If we can just solve Equation \ref{9.6.5} (Kepler’s equation), we shall have done what we want – namely, find the true anomaly as a function of the time.

The solution of Kepler’s equation is in fact very easy. We write it as

\[f(E) = E - e \sin E - \mathcal{M} \label{9.6.6} \tag{9.6.6}\]

from which \[f^\prime (E) = 1 - e \cos E, \label{9.6.7} \tag{9.6.7}\]

and then, by the usual Newton-Raphson process:

\[E = \frac{\mathcal{M} - e(E \cos E - \sin E)}{1- e \cos E}. \label{9.6.8} \tag{9.6.8}\]

The computation is then extraordinarily rapid (especially if you store cos E and don’t calculate it twice!).

Example \(\PageIndex{1}\)

Suppose \(e = 0.95\) and that \(M = 245^\circ\). Calculate \(E\). Since the eccentricity is very large, one might expect the convergence to be slow, and also \(E\) is likely to be very different from \(\mathcal{M}\), so it is not easy to make a first guess for \(E\). You might as well try \(245^\circ\) for a first guess for \(E\). You should find that it converges to ten significant figures in a mere four iterations. Even if you make a mindlessly stupid first guess of \(E = 0^\circ\), it converges to ten significant figures in only nine iterations.

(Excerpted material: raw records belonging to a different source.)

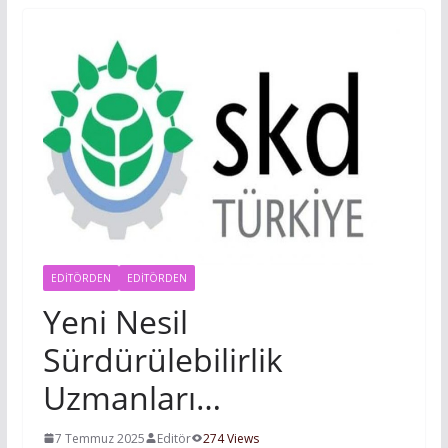
EDITÖRDEN
EDİTÖRDEN
Yeni Nesil
Sürdürülebilirlik
Uzmanları…
7 Temmuz 2025
Editör
274 Views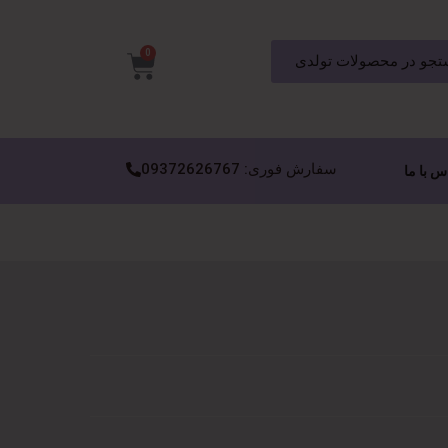
0
جو در محصولات تولدی
سفارش فوری: 09372626767
س با ما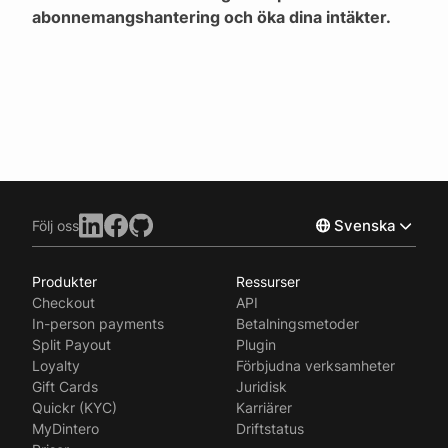
abonnemangshantering och öka dina intäkter.
Svenska
Följ oss
Produkter
Ressurser
Norsk
Checkout
API
English
In-person payments
Betalningsmetoder
Split Payout
Plugin
Loyalty
Förbjudna verksamheter
Gift Cards
Juridisk
Quickr (KYC)
Karriärer
MyDintero
Driftstatus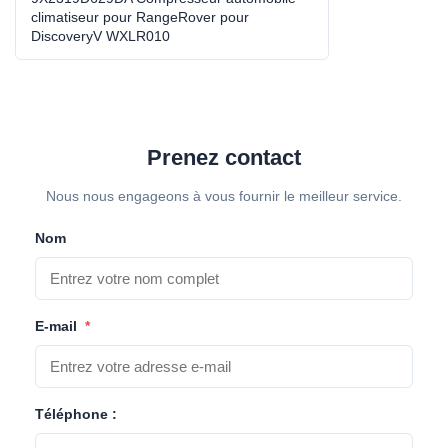
climatiseur pour RangeRover pour
Grooves:
6PK
DiscoveryV WXLR010
High Light:
compresseur de climatiseur de voiture
,
remplacement automatique de compresseur de
climatisation
Prenez contact
Nous nous engageons à vous fournir le meilleur service.
Nom
E-mail
*
Téléphone :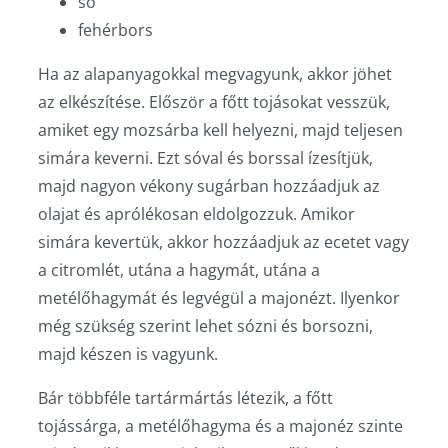
só
fehérbors
Ha az alapanyagokkal megvagyunk, akkor jöhet
az elkészítése. Először a főtt tojásokat vesszük,
amiket egy mozsárba kell helyezni, majd teljesen
simára keverni. Ezt sóval és borssal ízesítjük,
majd nagyon vékony sugárban hozzáadjuk az
olajat és aprólékosan eldolgozzuk. Amikor
simára kevertük, akkor hozzáadjuk az ecetet vagy
a citromlét, utána a hagymát, utána a
metélőhagymát és legvégül a majonézt. Ilyenkor
még szükség szerint lehet sózni és borsozni,
majd készen is vagyunk.
Bár többféle tartármártás létezik, a főtt
tojássárga, a metélőhagyma és a majonéz szinte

There are a few exceptional occasions, hardly ever encountered in practice, and only for eccentricities greater than about \(0.99\), when the Newton-Raphson method will not converge when you make your first guess for \(E\) equal to \(\mathcal{M}\). Charles and Tatum (*Celestial Mechanics and Dynamical Astronomy* **69**, 357 (1998)) have shown that the Newton-Raphson method will *always* converge if you make your first guess \(E = π\). Nevertheless, the situations where Newton-Raphson will not converge with a first guess of \(E = \mathcal{M}\) are unlikely to be encountered except in almost parabolic orbits, and usually a first guess of \(E = \mathcal{M}\) is faster than a first guess of \(E = π\). Τhe chaotic behaviour of Kepler’s equation on these exceptional occasions is discussed in the above paper and also by Stumpf (Cel. Mechs. and Dyn. Astron. **74**, 95 (1999)) and references therein.

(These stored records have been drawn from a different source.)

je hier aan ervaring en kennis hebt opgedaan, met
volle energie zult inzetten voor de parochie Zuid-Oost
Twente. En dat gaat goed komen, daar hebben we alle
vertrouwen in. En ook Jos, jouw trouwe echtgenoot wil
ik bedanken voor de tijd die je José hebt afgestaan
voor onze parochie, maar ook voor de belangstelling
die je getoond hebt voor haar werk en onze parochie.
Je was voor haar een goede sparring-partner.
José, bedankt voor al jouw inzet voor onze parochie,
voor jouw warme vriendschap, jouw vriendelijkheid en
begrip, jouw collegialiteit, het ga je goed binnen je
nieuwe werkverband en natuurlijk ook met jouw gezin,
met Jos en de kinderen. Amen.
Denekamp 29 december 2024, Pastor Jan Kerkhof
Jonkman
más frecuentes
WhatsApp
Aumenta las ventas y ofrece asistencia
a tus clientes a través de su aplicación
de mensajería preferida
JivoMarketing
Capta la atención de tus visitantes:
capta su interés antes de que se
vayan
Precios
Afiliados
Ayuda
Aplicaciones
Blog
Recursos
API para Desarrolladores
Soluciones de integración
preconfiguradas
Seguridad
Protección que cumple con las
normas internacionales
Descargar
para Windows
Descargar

Exercise \(\PageIndex{1}\)

Show that a good first guess for \(E\) is

\[E = \mathcal{M} + x(1 - \frac{1}{2}x^2 ) , \label{9.6.9} \tag{9.6.9}\]

where \[ x = \frac{e \sin \mathcal{M}}{1 - e \cos \mathcal{M}}. \label{9.6.10} \tag{9.6.10}\]

Exercise \(\PageIndex{2}\)

Write a computer program in the language of your choice for solving Kepler’s equation. The program should accept \(e\) and \(\mathcal{M}\) as input, and return \(E\) as output. The Newton-Raphson iteration should be terminated when \(|(E_{\text{new}} − E_{\text{old}}) / E_{\text{old}}\) is less than some small fraction to be determined by you.

Exercise \(\PageIndex{1}\)

An asteroid is moving in an elliptic orbit of semi major axis \(3 \text{AU}\) and eccentricity 0.6. It is at perihelion at time = 0. Calculate its distance from the Sun and its true anomaly one sidereal year later. You may take the mass of the asteroid and the mass of Earth to be negligible compared with the mass of the Sun. In that case, equation \ref{9.6.3} is merely

\[P^2 = \frac{4 π^2}{GM}a^3 , \]

where \(M\) is the mass of the Sun, and, if \(P\) is expressed in sidereal years and \(a\) in \(\text{AU}\), this becomes just \(P^2 = a^3\). Thus you can immediately calculate the period in years and hence, from equation \ref{9.6.4} you can find the mean anomaly. From there, you have to solve Kepler’s equation to get the eccentric anomaly, and the true anomaly from equation 2.3.16 or 17. Just make sure that you get the quadrant right.

Exercise \(\PageIndex{1}\)

Write a computer program that will give you the true anomaly and heliocentric distance as a function of time since perihelion passage for an asteroid whose elliptic orbit is characterized by \(a\), \(e\). Run the program for the asteroid of the previous exercise for every day for a complete period.

You are now making some real progress towards ephemeris computation!